DATASET CONTENT —
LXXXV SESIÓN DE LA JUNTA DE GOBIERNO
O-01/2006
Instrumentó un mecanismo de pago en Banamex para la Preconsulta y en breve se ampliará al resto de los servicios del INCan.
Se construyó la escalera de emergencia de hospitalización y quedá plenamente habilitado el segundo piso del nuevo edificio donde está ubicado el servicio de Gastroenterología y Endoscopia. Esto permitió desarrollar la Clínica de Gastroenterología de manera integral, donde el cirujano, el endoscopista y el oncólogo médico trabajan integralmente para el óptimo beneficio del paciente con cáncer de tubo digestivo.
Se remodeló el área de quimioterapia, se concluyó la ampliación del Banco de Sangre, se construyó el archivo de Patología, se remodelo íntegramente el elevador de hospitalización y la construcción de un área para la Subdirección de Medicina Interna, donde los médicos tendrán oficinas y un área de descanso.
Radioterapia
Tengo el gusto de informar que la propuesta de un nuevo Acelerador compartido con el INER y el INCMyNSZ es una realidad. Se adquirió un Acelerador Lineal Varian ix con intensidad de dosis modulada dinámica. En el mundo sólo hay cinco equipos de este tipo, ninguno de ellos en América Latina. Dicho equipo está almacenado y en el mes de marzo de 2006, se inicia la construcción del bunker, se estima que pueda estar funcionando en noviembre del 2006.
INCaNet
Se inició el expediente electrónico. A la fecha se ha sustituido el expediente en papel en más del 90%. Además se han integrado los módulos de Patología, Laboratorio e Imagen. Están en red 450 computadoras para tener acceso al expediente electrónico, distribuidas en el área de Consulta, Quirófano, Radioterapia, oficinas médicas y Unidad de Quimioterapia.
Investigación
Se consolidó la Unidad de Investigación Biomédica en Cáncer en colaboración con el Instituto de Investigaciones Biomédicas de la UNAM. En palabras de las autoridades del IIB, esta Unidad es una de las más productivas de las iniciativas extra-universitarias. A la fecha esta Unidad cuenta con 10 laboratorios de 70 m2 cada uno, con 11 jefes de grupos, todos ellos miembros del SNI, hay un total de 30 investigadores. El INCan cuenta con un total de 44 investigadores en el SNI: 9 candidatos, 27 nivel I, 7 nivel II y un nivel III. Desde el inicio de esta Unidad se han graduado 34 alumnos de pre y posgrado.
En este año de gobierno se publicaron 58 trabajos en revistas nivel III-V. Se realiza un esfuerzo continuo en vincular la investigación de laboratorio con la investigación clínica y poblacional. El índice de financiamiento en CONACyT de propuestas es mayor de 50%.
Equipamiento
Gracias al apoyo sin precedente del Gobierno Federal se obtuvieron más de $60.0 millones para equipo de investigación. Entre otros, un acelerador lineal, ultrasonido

GOAL OF THE EXERCISE —
Please reproduce exactly the lines above, beginning with the first and ending with the line that contains "Se construyó la", and include nothing outside that range.

ANSWER —
LXXXV SESIÓN DE LA JUNTA DE GOBIERNO
O-01/2006
Instrumentó un mecanismo de pago en Banamex para la Preconsulta y en breve se ampliará al resto de los servicios del INCan.
Se construyó la escalera de emergencia de hospitalización y quedá plenamente habilitado el segundo piso del nuevo edificio donde está ubicado el servicio de Gastroenterología y Endoscopia. Esto permitió desarrollar la Clínica de Gastroenterología de manera integral, donde el cirujano, el endoscopista y el oncólogo médico trabajan integralmente para el óptimo beneficio del paciente con cáncer de tubo digestivo.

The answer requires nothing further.